Inscripción automática, elecciones e Internet


El senado chileno aprobó la reforma constitucional que permite la inscripción automática de los ciudadanos en los registros electorales, ya antes se había aprobado el voto voluntario. Esto quiere decir que a partir de las elecciones municipales del 2012 cualquier ciudadano chileno será potencialmente un elector.

Hoy son casi 5 millones las personas que no están inscritas en los registros electorales, en su gran mayoría jóvenes; desde las próximas elecciones cada uno de ellos podrá participar de los comicios en la medida que algún candidato los motive con sus propuestas.

Los beneficios para nuestra democracia son tremendos y evidentes. El estado de incertidumbre que trae hace que la competencia entre los distintos candidatos sea más efectiva, lo cual, entre otras cosas, posibilita que ingresen nuevos cuadros a los cargos de representación popular.

Ya no bastará, con conocer a que juntas de vecinos, en que esquinas entregar volantes o cuales clubes de fútbol visitar para ganar una elección; se tendrá que ser muy sexy y persuasivo para lograr que un ciudadano un día domingo se levante de su cama a votar por un determinado candidato.

Campañas

Desde la perspectiva de las campañas, esto abre un espacio muy interesante. Se abre una oportunidad de establecer campañas de “nicho”, que eventualmente podrían inclinar la balanza hacia uno u otro candidato, no solo las grandes audiencias decidirán el resultado de una elección, sino que eventualmente será en lo marginal, en pequeños nichos, el espacio donde se podrán pelear pequeños volúmenes de votos, que permitan establecer una diferencia.

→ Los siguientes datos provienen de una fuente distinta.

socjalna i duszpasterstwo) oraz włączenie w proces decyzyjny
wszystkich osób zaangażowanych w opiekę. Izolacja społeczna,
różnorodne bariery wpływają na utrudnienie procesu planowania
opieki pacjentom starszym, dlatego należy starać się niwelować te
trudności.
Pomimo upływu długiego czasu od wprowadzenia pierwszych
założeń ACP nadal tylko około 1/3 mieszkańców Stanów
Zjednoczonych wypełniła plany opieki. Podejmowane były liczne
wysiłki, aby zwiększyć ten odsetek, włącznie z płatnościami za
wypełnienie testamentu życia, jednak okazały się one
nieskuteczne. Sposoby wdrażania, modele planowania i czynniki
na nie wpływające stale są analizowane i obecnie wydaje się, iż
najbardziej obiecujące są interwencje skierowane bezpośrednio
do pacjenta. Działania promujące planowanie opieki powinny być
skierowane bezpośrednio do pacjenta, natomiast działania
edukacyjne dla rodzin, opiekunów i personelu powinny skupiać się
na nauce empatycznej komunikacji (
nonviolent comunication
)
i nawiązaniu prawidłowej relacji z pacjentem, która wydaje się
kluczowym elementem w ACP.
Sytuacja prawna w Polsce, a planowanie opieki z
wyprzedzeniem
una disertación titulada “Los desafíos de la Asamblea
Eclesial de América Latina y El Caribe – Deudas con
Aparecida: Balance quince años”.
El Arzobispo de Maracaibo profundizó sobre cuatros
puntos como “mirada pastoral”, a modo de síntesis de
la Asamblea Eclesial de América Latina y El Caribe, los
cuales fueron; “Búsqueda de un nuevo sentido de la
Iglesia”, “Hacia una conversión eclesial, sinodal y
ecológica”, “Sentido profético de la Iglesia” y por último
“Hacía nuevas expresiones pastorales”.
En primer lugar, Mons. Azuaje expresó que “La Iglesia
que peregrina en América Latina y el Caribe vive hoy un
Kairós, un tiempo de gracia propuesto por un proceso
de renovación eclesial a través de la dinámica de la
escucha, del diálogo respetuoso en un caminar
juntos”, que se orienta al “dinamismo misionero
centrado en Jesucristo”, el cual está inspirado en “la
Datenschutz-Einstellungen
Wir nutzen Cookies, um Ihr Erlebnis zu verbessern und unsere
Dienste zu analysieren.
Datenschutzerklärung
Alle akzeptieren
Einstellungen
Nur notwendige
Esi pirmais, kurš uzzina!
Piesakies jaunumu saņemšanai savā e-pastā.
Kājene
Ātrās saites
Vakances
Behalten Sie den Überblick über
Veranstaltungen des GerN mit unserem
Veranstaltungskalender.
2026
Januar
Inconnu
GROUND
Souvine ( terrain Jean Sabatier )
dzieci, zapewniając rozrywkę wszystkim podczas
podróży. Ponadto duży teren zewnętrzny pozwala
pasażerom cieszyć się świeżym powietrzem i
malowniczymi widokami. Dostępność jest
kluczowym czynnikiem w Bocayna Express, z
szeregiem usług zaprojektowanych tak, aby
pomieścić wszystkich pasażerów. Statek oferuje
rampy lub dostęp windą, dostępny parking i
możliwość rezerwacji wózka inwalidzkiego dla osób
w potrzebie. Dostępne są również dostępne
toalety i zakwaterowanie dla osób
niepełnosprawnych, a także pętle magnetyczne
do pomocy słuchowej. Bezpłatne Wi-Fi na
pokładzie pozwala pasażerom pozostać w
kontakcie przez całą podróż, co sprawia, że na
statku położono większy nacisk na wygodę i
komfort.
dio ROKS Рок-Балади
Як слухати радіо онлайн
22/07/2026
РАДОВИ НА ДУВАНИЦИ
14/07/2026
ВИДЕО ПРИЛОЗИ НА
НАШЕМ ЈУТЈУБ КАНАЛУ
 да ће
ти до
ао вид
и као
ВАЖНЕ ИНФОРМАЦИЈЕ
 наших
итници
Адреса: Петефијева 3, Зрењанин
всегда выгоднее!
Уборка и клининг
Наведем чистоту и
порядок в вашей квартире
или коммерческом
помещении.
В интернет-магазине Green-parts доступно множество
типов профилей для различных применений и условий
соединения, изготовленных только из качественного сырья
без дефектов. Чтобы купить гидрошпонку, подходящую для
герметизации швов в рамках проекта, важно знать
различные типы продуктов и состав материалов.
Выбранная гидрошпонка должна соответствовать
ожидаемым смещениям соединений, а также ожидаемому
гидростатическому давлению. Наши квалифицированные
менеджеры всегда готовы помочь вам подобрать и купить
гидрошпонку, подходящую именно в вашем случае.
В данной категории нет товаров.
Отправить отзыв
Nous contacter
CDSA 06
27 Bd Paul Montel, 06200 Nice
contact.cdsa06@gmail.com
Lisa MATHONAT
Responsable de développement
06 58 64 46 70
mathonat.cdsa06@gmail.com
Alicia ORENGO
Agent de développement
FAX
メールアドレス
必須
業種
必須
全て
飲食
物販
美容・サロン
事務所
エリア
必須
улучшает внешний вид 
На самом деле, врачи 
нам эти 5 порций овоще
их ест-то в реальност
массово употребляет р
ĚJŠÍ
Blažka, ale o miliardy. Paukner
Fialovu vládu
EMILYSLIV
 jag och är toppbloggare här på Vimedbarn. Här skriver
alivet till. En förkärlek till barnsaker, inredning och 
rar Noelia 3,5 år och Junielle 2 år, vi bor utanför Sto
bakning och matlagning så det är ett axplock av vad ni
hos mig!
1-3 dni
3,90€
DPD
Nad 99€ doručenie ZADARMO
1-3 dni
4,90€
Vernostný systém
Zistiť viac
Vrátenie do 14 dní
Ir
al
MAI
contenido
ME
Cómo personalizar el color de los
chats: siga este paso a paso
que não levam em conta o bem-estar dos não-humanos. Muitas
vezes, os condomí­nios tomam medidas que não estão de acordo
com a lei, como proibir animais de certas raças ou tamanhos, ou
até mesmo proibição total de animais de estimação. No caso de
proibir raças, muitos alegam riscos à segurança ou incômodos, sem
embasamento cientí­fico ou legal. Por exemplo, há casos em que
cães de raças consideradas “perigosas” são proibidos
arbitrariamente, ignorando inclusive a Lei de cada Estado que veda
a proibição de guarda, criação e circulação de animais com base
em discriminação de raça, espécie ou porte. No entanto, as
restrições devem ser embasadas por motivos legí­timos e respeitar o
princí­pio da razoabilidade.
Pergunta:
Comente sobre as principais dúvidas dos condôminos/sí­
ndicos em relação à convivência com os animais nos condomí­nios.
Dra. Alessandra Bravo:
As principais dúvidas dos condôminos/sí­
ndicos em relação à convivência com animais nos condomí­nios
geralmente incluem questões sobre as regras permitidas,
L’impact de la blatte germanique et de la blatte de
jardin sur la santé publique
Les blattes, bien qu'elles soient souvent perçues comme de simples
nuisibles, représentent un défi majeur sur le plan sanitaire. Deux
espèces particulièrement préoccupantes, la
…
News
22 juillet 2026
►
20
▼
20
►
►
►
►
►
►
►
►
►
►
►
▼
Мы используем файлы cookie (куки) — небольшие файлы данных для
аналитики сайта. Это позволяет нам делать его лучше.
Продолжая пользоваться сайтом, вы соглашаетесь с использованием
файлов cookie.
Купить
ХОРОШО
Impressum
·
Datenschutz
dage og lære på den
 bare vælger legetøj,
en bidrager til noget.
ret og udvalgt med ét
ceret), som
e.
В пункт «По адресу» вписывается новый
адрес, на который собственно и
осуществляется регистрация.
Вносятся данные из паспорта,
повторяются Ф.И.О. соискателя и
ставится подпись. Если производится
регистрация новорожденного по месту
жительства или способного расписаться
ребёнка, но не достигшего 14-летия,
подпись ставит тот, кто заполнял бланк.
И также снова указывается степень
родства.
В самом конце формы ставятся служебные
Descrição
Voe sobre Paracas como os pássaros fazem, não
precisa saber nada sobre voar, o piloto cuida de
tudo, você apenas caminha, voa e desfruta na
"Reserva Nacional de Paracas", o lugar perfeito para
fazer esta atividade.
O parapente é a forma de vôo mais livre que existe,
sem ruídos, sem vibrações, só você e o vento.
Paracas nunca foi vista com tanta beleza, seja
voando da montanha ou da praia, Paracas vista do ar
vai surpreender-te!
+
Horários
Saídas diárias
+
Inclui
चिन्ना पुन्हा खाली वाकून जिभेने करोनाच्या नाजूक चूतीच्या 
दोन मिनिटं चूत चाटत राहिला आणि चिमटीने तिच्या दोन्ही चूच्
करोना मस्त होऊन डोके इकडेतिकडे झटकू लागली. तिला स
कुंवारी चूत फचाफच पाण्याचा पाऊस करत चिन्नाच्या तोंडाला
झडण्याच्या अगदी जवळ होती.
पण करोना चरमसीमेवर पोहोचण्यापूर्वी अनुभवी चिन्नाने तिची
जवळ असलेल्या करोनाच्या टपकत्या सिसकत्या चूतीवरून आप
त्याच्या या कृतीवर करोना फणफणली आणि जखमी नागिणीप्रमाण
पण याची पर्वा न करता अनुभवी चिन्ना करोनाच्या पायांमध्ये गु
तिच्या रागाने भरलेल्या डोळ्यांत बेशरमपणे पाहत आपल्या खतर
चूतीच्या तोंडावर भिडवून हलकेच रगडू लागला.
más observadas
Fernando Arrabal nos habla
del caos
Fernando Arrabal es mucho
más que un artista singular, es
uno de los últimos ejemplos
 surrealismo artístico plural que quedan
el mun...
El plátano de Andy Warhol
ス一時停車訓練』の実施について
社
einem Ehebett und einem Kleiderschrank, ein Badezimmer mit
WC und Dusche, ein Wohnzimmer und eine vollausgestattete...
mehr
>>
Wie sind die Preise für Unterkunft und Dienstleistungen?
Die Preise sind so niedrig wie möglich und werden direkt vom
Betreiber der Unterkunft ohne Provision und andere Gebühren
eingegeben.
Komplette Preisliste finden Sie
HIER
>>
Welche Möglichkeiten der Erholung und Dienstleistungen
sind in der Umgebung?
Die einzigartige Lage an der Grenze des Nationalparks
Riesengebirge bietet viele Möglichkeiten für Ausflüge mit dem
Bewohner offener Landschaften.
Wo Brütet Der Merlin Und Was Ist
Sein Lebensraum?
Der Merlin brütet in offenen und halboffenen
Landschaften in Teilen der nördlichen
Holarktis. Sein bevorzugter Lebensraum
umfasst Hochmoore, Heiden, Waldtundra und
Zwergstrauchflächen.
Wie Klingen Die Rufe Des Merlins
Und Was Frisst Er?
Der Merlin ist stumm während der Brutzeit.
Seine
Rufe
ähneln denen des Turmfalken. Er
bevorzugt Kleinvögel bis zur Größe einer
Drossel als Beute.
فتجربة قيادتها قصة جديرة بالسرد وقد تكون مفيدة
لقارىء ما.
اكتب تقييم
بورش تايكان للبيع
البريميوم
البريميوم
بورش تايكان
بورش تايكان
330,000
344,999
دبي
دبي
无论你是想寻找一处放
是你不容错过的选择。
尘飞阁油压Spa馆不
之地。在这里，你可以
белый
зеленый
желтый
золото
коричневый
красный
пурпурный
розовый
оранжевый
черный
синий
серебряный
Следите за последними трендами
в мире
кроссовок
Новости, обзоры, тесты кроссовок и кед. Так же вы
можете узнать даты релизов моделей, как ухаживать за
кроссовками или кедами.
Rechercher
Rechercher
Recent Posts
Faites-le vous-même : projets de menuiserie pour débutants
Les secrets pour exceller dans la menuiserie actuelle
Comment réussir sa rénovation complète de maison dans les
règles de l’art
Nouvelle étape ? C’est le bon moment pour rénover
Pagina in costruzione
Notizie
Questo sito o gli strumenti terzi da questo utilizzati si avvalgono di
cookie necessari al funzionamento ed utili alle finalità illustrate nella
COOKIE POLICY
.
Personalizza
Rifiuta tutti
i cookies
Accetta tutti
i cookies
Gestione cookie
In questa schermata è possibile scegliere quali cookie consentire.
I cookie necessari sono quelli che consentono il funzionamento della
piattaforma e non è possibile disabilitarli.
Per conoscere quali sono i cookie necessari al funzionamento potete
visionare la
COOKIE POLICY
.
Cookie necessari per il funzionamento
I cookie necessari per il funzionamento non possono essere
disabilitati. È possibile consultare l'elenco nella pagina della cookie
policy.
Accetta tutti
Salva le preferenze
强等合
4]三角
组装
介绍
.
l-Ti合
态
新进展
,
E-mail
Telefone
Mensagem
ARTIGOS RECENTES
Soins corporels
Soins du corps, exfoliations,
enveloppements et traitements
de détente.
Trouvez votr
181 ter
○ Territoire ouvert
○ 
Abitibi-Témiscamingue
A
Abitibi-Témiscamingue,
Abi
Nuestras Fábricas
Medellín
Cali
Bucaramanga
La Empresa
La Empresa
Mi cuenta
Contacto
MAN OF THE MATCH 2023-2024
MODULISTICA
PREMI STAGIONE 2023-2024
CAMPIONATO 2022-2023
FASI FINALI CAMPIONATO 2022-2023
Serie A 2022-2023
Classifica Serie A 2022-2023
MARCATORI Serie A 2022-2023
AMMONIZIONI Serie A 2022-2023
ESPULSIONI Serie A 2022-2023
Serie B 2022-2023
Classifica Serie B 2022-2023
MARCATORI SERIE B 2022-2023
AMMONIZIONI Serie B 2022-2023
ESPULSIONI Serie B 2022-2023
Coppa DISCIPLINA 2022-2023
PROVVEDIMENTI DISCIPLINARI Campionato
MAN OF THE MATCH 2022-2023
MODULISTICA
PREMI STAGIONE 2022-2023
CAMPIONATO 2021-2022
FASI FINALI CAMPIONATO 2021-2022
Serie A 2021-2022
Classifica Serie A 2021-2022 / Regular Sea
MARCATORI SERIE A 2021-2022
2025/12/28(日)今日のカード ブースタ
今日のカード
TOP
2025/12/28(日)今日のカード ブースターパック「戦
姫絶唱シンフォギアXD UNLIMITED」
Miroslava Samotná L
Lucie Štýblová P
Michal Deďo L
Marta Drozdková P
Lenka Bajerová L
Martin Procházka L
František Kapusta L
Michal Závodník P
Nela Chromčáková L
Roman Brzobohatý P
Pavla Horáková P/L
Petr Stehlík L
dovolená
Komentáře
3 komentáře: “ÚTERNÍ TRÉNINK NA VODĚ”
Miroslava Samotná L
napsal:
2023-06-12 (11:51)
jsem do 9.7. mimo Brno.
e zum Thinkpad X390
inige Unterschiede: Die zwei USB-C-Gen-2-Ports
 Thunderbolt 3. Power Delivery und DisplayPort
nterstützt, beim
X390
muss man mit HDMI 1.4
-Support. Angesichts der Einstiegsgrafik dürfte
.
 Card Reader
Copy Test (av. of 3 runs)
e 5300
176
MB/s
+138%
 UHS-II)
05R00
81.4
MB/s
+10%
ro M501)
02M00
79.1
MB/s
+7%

Nadie dice que esto será un giro en 180º grados en la manera que decidimos por quién votar en las elecciones, la política tiene mucho de tacto, de reconocerse y de trabajo en terreno. Pero con el avance de la penetración de internet en Chile y el que cada día los chilenos utilizamos los medios digitales para tomar nuestras decisiones, la red se torna en un espacio político interesante.

Sin duda, será importante que los candidatos cuenten con sitios webs y que en muchos casos se preocupen efectivamente de cultivar sus “identidades digitales”; junto con esto se abrirán espacios para el long tail (cola larga), es decir los candidatos podrán o deberán explorar espacios distintos de electores y dialogar con grupos de interés diversos a un muy bajo costo de transacción.

Así cosas que parecen impensables y con poco retorno electoral, como la inversión en medios digitales, el desarrollo de aplicaciones móviles, la gestión de bases de datos, herramientas de geolocalización, etc., serán algo no menor a la hora de diseñar una estrategia de campaña.

Es la segmentación de los mensajes, la manera en que los candidatos los difundan y cómo éstos mensajes son recibidos por los electores; lo que podrá marcar una diferencia entre uno y otro. Ya no centrados en diferenciar ideológicas, sino en temas que afecten directamente a la calidad de vida de las personas.

Las candidaturas tradicionales apuntan a un electorado que conocen, con el cual sin mayores cambios se han venido relacionando desde la vuelta a la democracia. Con el potencial voto de todos los ciudadanos, el electorado se torna volátil y el resultado tiene se hace más incierto que en un esquema controlado.

Si pensamos desde la teoría del long tail, un candidato podría afincarse en uno o más segmentos de votantes o una de muchas minorías y diseñar mensajes específicos para distintos tipos o grupos de población. Esto podría generar una mejor relación – engagement – entre el político y los ciudadanos y obligaría a las autoridades a diseñar propuestas que puedan seducir a estos segmentos. Por el lado del ciudadano, esto podría traducirse en una mayor y activa accountability de las actividades de los políticos y la posibilidad de que en el tiempo aparezcan nuevos liderazgosque se hagan parte del sistema político.

En suma, esto no significa, lamentablemente, que dejaremos de ver las ciudades llenas de gigantografías y palomas para las elecciones; pero claramente dará espacio para que internet y las redes sociales sean medios efectivos a la hora de hacer campaña y relacionarse con las autoridades en ejercicio.